4 Dasar Akuntansi Secara Terperinci dan Terlengkap

Posted on

4 Dasar Akuntansi Secara Terperinci dan Terlengkap

Untuk dapat mempelajari akuntansi alangkah baiknya jika mengetahui dasar-dasar akuntansi terlebih dahulu. Pada dasarnya akuntansi merupakan seni pencatat karena akuntansi mencatat semua laporan keuangan yang ada. Akuntansi disebut dengan seni karena pada akuntansi terdapat konsep yang unik dari segi pencatatan jurnal hingga pembuatan laporan keuangan. Oleh karena itu dasar-dasar akuntansi digunakan sebagai bahan untuk membantu memahami akuntansi secara mendalam.

Dasar-dasar akuntasi :

1. Konsep Debit dan Kredit

Dasar-dasar akuntansi yang pertama harus dipelajari adalah konsep debit dan kredit. Di dalam transaksi konsep debit dan kredit merupakan pondasi dalam penjurnalan. Di dalam konsep perlu adanya pemahaman bahwa letak posisi debit berada di sebelah kanan dan pada urutan baris pertama, sedangkan pada kredit berada di sebelah kanan setelah baris debit.

2. Jurnal ke buku besar

Setelah mengetahui dasar-dasar akuntansi dari konsep debit kredit maka selanjutnya yang perlu dipahami adalah memindahkan jurnal ke buku besar. Masukan pasangan jurnal dari konsep debit kredit ke dalam buku besar. Proses ini ditujukan untuk mengklasifikasi masing-masing jurnal. Buku besar merupakan buku utama pencatat transaksi keuangan yang mengkonsolidasikan masukan dari jurnal akuntansi.

3. Neraca

Untuk dasar-dasar akuntansi selanjutnya yaitu neraca percobaan. Dasar akuntansi ini yaitu proses untuk pembuatan laporan keuangan.

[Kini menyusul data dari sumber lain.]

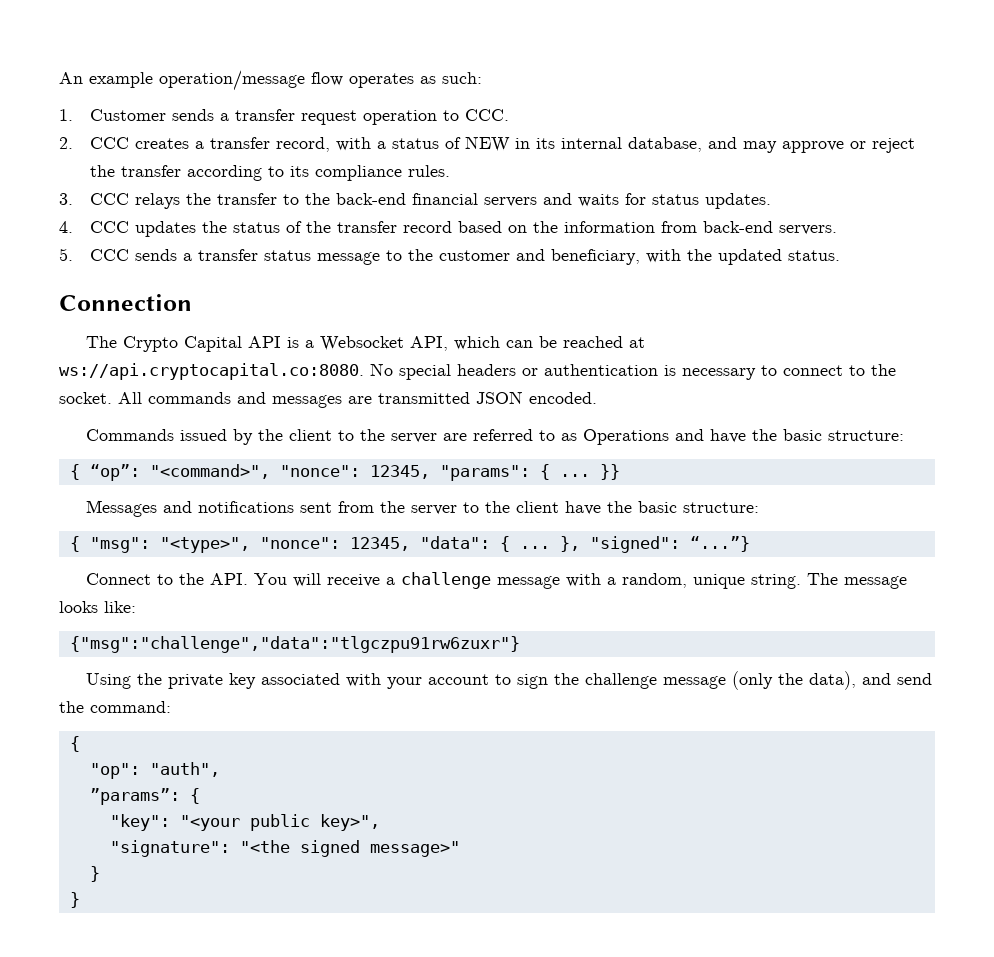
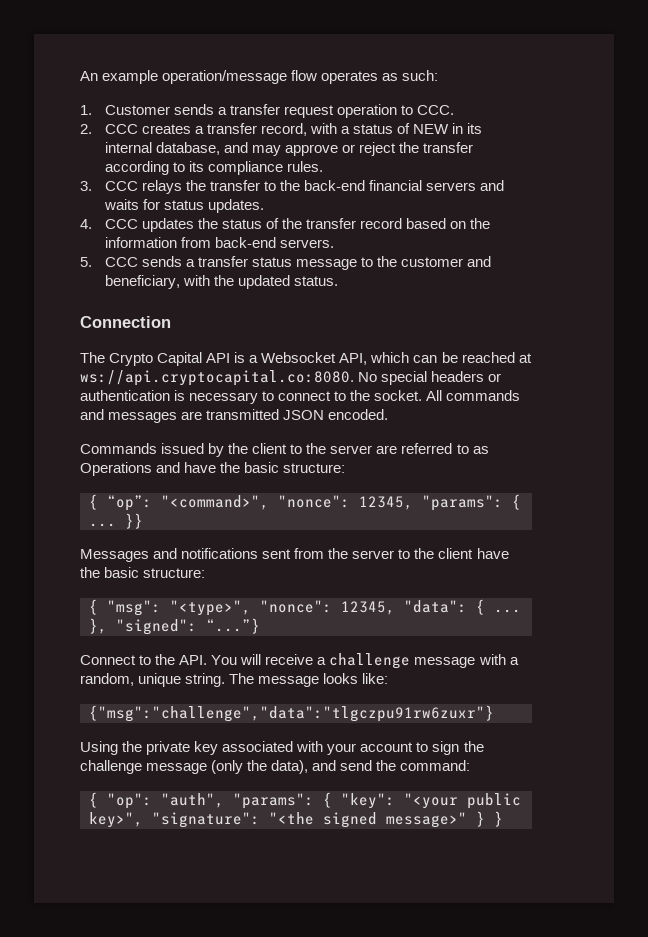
(80, 744) // -> (98, 800) none
[89,788,200,805] // ”params”: { // -> [233,792,332,809] "params": {
(380, 822) // -> (143, 820) none
[89,866,100,882] // } // -> [476,811,485,827] }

Sedangkan neraca adalah kumpulan dari buku besar yang ada pada akuntansi. Jadi setelah jurnal dimasukan ke dalam buku besar dan mendapatkan saldo akhir maka, saldo-saldo akhir dari buku besar tersebut kemudian dipindahkan ke neraca percobaan. Dalam memasukan saldo diperlukan ketelitian agar tidak terjadi ketidak seimbangan.

4. Laporan keuangan

Dasar-dasar akuntansi yang terakhir yaitu membuat laporan keuangan. Proses ini merupakan output dari seluruh tahapan dasar-dasar akuntansi. Arti dari laporan keuangan itu sendiri yaitu ringkasan dari aktifitas perusahaan maupun entitas bisnis yang dituangkan dalam bentuk mata uang tertentu. Adapun laporan keuangan meliputi :

  • Neraca, laporan yang menggambarkan posisi keuangan maupun aset sampai dengan periode tertentu. Contohnya posisi kas perusahaan pada waktu tertentu akan terlihat aktivitas apa saja yang sudah dilakukan sehingga dapat mengetahui kekayaan perusahaan.
  • Laporan laba rugi, mencerminkan keuntungan maupun kerugian perusahaan. Laporan terdiri dari jumlah pendapatan penjualan maupun jasa, selain itu juga terdapat laporan harga pokok produksi.
  • Laporan perubahan modal, informasi mengenai pengurangan maupun penambahan investasi pemilik modal pada perusahaan.
  • Laporan arus Kas, laporan aktivitas pengeluaran dan penerimaan kas dari investor maupun investasi perusahaan.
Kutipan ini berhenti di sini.